COLUMN: Holographic dead celebrities are all the rage
Conspiracy theorists felt half-vindicated last week when reports leaked that Dr. Dre and Snoop Dogg, headlining the final day of the three-day Coachella Festival, were planning on resurrecting hip-hop legends Tupac Shakur and Nate Dogg.
Because, you know, why not?
Dre and Snoop were slated to be joined on stage by a huge group of other rappers, ranging from Eminem to Wiz Khalifa, but that wasn't enough for whatever reason and that is a great thing for all of us.
"But," you are surely asking yourself right now as you kill time waiting for class to begin by reading this column, "isn't this just a tacky, cynical ploy to promote these two aging stars' upcoming projects?"
Alright, there are potential moral problems, and this is likely to start a craze of living pop stars resurrecting dead pop stars at concerts for their own selfish gains, but think about it this way:
This is likely to start a craze of living pop stars resurrecting dead pop stars at concerts for our own selfish gains!
We've already been doing it on records for years. There have been countless posthumous albums released by everyone from the Notorious B.I.G. to Elvis. Tupac has even released seven albums since he was killed, almost twice the amount he released when he was, you know, actually making music.
So, if we're already refusing to let the dead rest in peace on record, why let them rest in peace on stage?
Imagine the possibilities. The Beatles could finally reunite after over 40 years. Jimi Hendrix could play his legendary rendition the Star-Spangled Banner before every single sports game around the world. Michael Jackson could finally complete his comeback with his This Is It concerts.
And why stop at music? There's no reason we can't extend this idea to other aspects of our culture.

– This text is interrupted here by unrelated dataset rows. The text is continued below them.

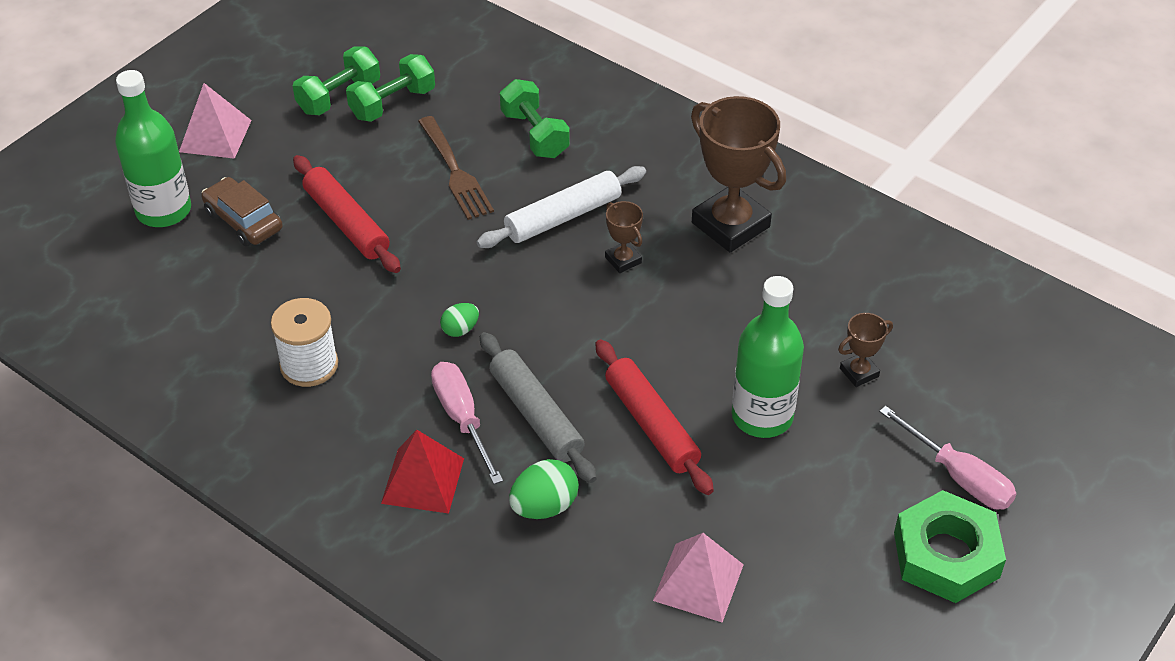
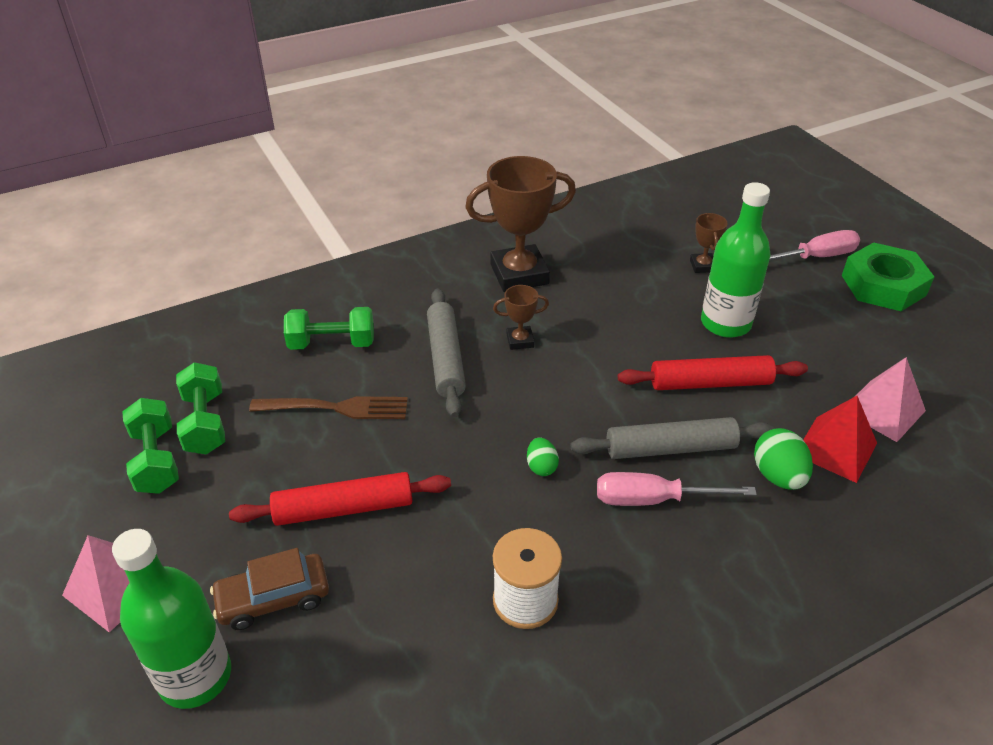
camera: 65 degrees left, 5 degrees down
(422, 480) = (719, 552): red pyramid -> red pyramid (836, 449)
(563, 217) = (445, 358): white rolling pin -> grey rolling pin

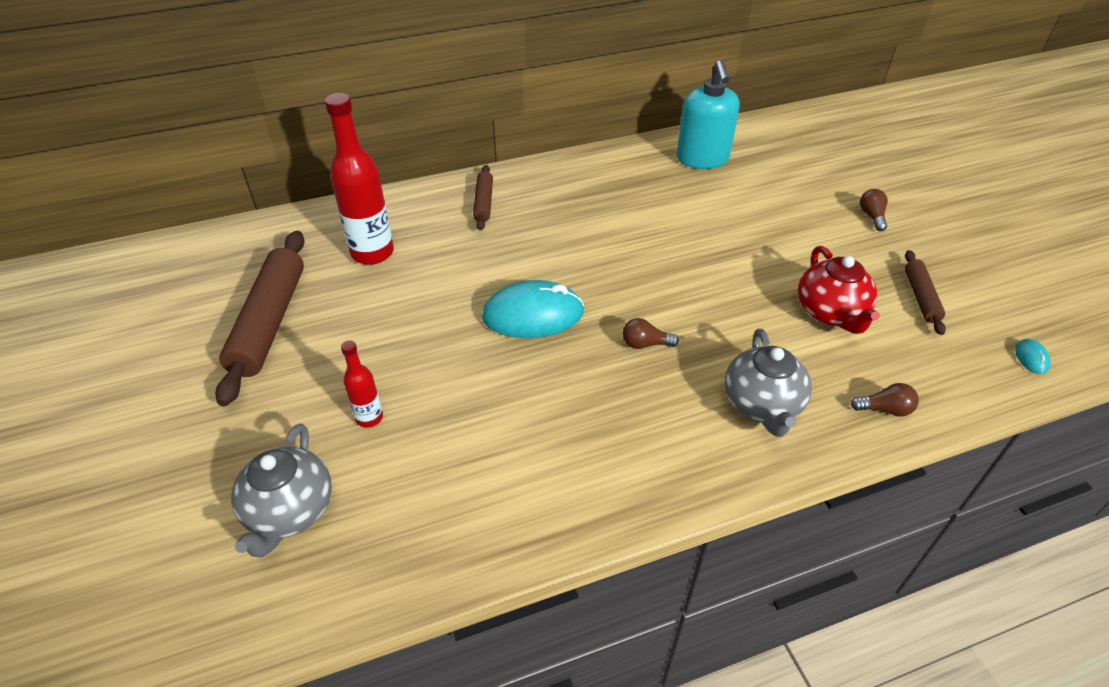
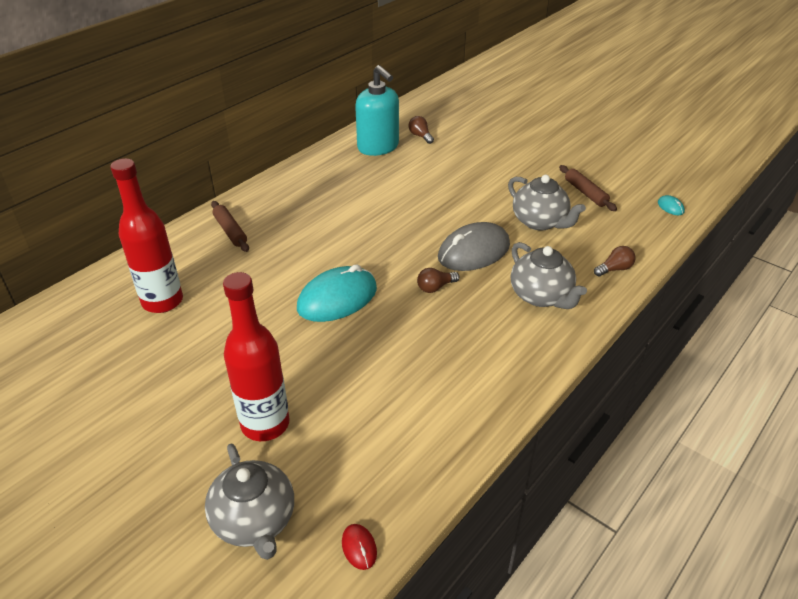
camera: 30 degrees left, 5 degrees down
(269, 322) = (110, 390): brown rolling pin -> none
(358, 591) = (359, 547): none -> red mouse
(369, 418) = (265, 424): red bottle -> red bottle, size x1.95
(721, 319) = (473, 251): none -> grey mouse
(831, 313) = (540, 222): red teapot -> grey teapot
(871, 216) = (520, 152): brown light bulb -> brown light bulb (420, 136)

Let's look at politics. All politicians and political junkies love to put words into the mouths of deceased former presidents. Now we can finally let those former leaders of the free world duke it out in a special televised debate. (Obviously, the debate would be on CNN, the worldwide leader in meaningless technology that adds nothing to the viewer's understanding of the news.)
Plus, instead of worrying about picking up new players in the offseason, sports teams could just resurrect the legends of the past. That Tigers lineup would be unbeatable with Miguel Cabrera, Prince Fielder and Ty Cobb in the heart of the order.
Thanks to Dr. Dre and Snoop Dogg, the dead no longer have to rest in peace. Instead, they get to be exploited for our entertainment.